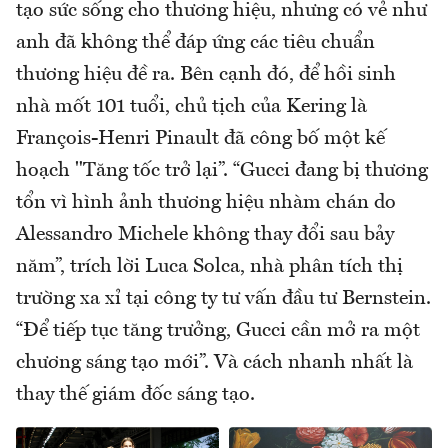
tạo sức sống cho thương hiệu, nhưng có vẻ như
anh đã không thể đáp ứng các tiêu chuẩn
thương hiệu đề ra. Bên cạnh đó, để hồi sinh
nhà mốt 101 tuổi, chủ tịch của Kering là
François-Henri Pinault đã công bố một kế
hoạch "Tăng tốc trở lại”. “Gucci đang bị thương
tổn vì hình ảnh thương hiệu nhàm chán do
Alessandro Michele không thay đổi sau bảy
năm”, trích lời Luca Solca, nhà phân tích thị
trường xa xỉ tại công ty tư vấn đầu tư Bernstein.
“Để tiếp tục tăng trưởng, Gucci cần mở ra một
chương sáng tạo mới”. Và cách nhanh nhất là
thay thế giám đốc sáng tạo.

#####

▸ **WORK TASK**: Scan the records for the word "sáng". Copy each line where it turns up.

▸ **TASK ANSWER**:
chương sáng tạo mới”. Và cách nhanh nhất là
thay thế giám đốc sáng tạo.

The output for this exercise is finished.